Cancer cell efflux assay

Cancer cells were seeded in 6-well plates (2 × 10⁵ cells/well) in 1 mL of complete media and allowed to adhere by incubating at 37 °C for 12 h (~70% confluency). Cells were then loaded with 1 μM rhodamine 123 (Rh123) followed by incubation at 37 °C for 1 h.
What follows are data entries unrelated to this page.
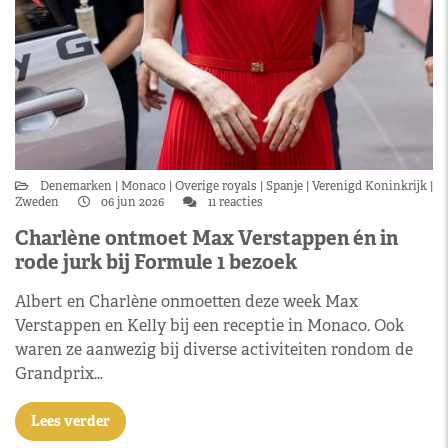
Denemarken
Monaco
Overige royals
Spanje
Verenigd Koninkrijk
Zweden
06 jun 2026
11 reacties
Charlène ontmoet Max Verstappen én in
rode jurk bij Formule 1 bezoek
Albert en Charlène onmoetten deze week Max
Verstappen en Kelly bij een receptie in Monaco. Ook
waren ze aanwezig bij diverse activiteiten rondom de
Grandprix…
Lees verder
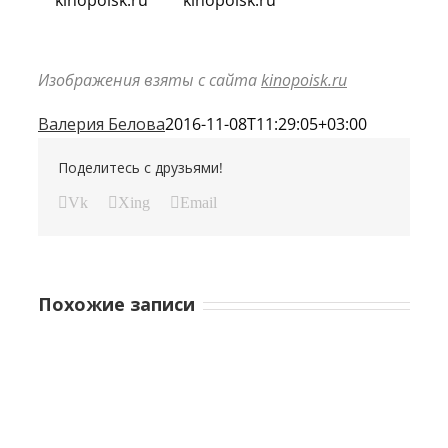
kinopoisk.ru
kinopoisk.ru
Изображения взяты с сайта
kinopoisk.ru
Валерия Белова
2016-11-08T11:29:05+03:00
Поделитесь с друзьями!
Vk
Xing
Email
Похожие записи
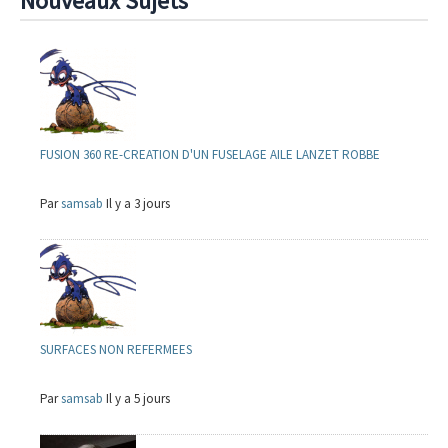
Nouveaux Sujets
FUSION 360 RE-CREATION D'UN FUSELAGE AILE LANZET ROBBE
Par
samsab
Il y a 3 jours
SURFACES NON REFERMEES
Par
samsab
Il y a 5 jours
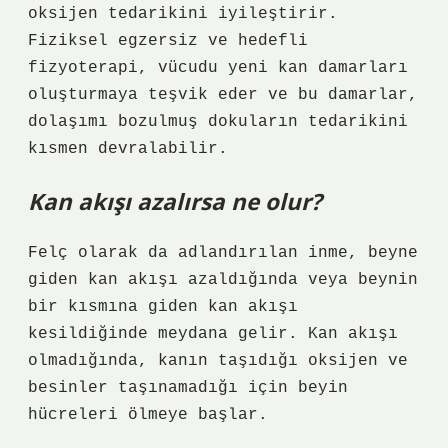
oksijen tedarikini iyileştirir.
Fiziksel egzersiz ve hedefli
fizyoterapi, vücudu yeni kan damarları
oluşturmaya teşvik eder ve bu damarlar,
dolaşımı bozulmuş dokuların tedarikini
kısmen devralabilir.
Kan akışı azalırsa ne olur?
Felç olarak da adlandırılan inme, beyne
giden kan akışı azaldığında veya beynin
bir kısmına giden kan akışı
kesildiğinde meydana gelir. Kan akışı
olmadığında, kanın taşıdığı oksijen ve
besinler taşınamadığı için beyin
hücreleri ölmeye başlar.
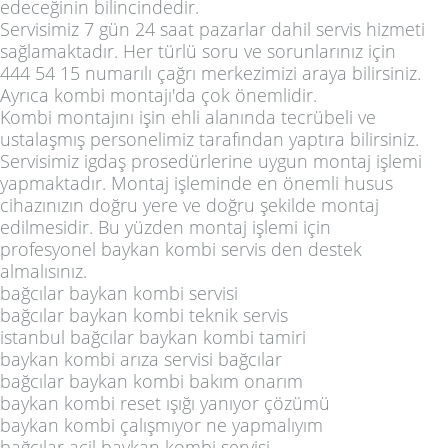
edeceğinin bilincindedir.
Servisimiz 7 gün 24 saat pazarlar dahil servis hizmeti
sağlamaktadır. Her türlü soru ve sorunlarınız için
444 54 15 numarılı çağrı merkezimizi araya bilirsiniz.
Ayrıca kombi montajı'da çok önemlidir.
Kombi montajını işin ehli alanında tecrübeli ve
ustalaşmış personelimiz tarafından yaptıra bilirsiniz.
Servisimiz igdaş prosedürlerine uygun montaj işlemi
yapmaktadır. Montaj işleminde en önemli husus
cihazınızın doğru yere ve doğru şekilde montaj
edilmesidir. Bu yüzden montaj işlemi için
profesyonel baykan kombi servis den destek
almalısınız.
bağcılar baykan kombi servisi
bağcılar baykan kombi teknik servis
istanbul bağcılar baykan kombi tamiri
baykan kombi arıza servisi bağcılar
bağcılar baykan kombi bakım onarım
baykan kombi reset ışığı yanıyor çözümü
baykan kombi çalışmıyor ne yapmalıyım
bağcılar acil baykan kombi servisi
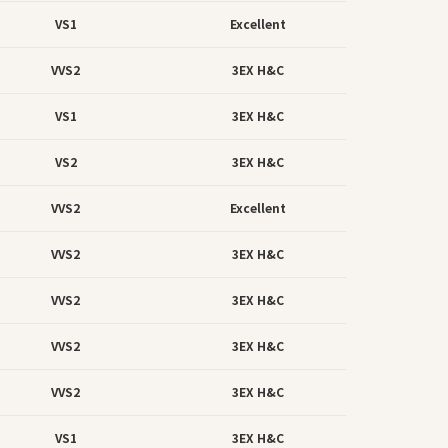
VS1
Excellent
VVS2
3EX H&C
VS1
3EX H&C
VS2
3EX H&C
VVS2
Excellent
VVS2
3EX H&C
VVS2
3EX H&C
VVS2
3EX H&C
VVS2
3EX H&C
VS1
3EX H&C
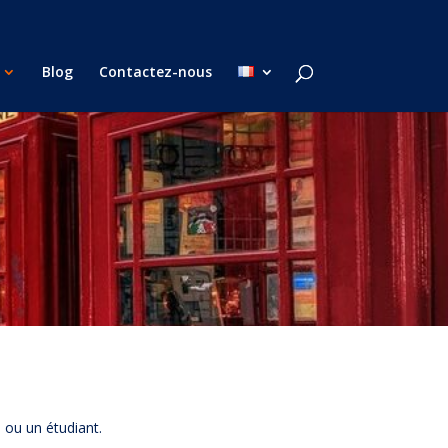
Blog
Contactez-nous
 ou un étudiant.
Next, cells were loaded with RSQ (1 or 100 μM), 1 μM of P-gp inhibitor PSC 833 (positive control), or complete media (negative control). Cells were then incubated (30 min at 37 °C) before washing with PBS (1 mL), trypsinizing with Trypsin-EDTA solution, and neutralizing using Trypsin neutralizing solution (5% HI-FBS in PBS). The resulting cell suspensions were centrifuged (300 × g for 5 min), and cell pellets were suspended in 300 μL FACS solution (PBS, 2% HI-FBS, 1 mM EDTA, 0.1% NaN₃) before analysis by flow cytometry to measure intracellular Rh123. Gates for each cell population were set (Supplementary Fig. S4), and 5000 events were collected inside the gate (Fig. 4d). This experiment was performed in hexaplet for all three cancer cell lines. Mean fluorescence intensity from each experiment was normalized relative to cells treated with Rh123 alone (Fig. 4e).